Metadata update in dynamic partitions
Problem description: After a Fuxi job is complete, you may need to perform specific operations related to the metadata. For example, if you want to move the result data to a specific directory and update the metadata of the table, a large number of partitions may be generated in the table during dynamic partitioning. As a result, the process is time-consuming. For example, the insert into ... values statement is executed for the partitioned table sales to add 2,000 partitions. Sample statement:
```
INSERT INTO TABLE sales partition (ds)(ds, product, price)
VALUES ('20170101','a',1),('20170102','b',2),('20170103','c',3), ...;
```
After the Fuxi job is complete, the metadata of the table still needs to be updated in a specific period of time.

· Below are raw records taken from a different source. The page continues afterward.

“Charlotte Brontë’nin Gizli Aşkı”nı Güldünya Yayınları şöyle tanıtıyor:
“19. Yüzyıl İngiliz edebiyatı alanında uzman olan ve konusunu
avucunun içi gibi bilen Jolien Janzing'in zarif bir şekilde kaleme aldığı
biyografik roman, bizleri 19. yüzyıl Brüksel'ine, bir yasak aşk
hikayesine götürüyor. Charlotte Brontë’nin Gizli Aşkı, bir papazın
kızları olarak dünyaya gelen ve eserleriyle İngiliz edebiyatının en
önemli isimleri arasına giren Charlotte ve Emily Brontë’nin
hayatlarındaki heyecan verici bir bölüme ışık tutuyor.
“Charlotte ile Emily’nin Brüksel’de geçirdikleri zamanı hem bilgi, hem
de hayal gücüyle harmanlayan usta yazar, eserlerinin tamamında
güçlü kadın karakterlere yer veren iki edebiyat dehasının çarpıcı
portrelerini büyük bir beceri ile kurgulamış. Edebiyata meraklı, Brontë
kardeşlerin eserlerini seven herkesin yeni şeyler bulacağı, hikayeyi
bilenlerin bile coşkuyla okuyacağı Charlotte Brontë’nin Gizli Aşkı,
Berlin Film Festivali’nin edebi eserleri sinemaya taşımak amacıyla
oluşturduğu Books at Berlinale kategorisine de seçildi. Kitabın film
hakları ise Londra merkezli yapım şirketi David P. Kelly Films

The following figure shows that SQLTask is updating meta information is displayed on the SubStatusHistory tab of LogView. This information indicates that the job is stuck.

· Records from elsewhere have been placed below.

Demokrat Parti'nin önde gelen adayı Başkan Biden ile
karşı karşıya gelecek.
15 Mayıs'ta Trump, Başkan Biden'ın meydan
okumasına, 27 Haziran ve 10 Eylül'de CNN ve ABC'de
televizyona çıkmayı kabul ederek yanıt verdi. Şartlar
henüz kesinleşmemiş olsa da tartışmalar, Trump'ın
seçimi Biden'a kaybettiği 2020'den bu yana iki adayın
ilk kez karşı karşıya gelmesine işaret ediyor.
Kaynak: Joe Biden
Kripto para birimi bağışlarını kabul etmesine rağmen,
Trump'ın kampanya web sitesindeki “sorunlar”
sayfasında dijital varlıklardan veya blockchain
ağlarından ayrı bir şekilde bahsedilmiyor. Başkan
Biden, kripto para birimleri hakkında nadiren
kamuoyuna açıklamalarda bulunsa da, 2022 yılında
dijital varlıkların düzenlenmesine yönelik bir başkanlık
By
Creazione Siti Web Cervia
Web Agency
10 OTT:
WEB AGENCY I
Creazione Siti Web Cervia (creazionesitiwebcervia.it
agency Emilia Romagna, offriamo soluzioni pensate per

Increase in the size of the output file
Problem description: When the number of input data records is similar to the number of output data records, the size of the output data may be increased multiple times compared with the size of the input data.
Solution: This issue may be caused by the change in data distribution. When data is written to a table, the data is compressed. The compression algorithm applies the highest compression ratio on duplicate data. If duplicate data is arranged together during data writing, the compression ratio is high. The distribution of data that is written to a table varies based on how data is shuffled and sorted in the table during data writing. This process corresponds to the R12_7_8 task in the preceding figure. In the preceding figure, the last operation in the SQL statement that corresponds to the R12_7_8 task is JOIN. The following sample code shows the join key.
```
on  t1.query = t2.query and t1.item_id=t2.item_id
```
The characteristics of the data indicate that most columns are the attributes of items. In this case, all columns for the items that have the same item_id are the same. Therefore, all items in the query are sorted in random order. This causes a low compression ratio. The following sample code provides an example on how to modify the join sequence. After the modification, the data size is decreased to 1/3 of the original data size.
```
on t1.item_id=t2.item_id and t1.query = t2.query
```
After the modification, the data size is decreased to 1/3 of the original data size.

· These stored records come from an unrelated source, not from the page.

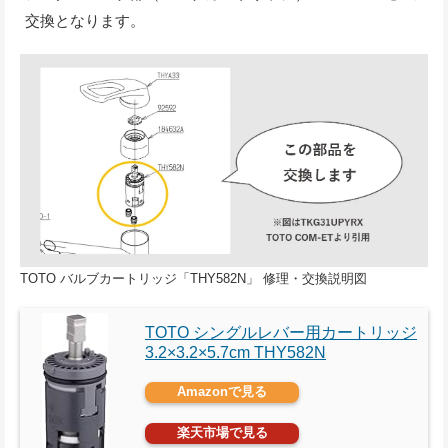
交換となります。
TOTO バルブカートリッジ「THY582N」 修理・交換説明図
TOTO シングルレバー用カートリッジ
‎3.2×3.2×5.7cm THY582N
Amazonで見る
楽天市場で見る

In another case, the shuffle operations that are generated by JOIN or GROUP BY do not contain the most suitable sorting column for compression. In this case, you can use the ZORDER BY clause to sort the items on your on-premises machine. This way, you can obtain a high compression ratio at a lower cost. You can also execute a DISTRIBUTED BY SORT BY statement to manually rearrange the data distribution. This method requires a long period of time for data calculation and a high CPU utilization.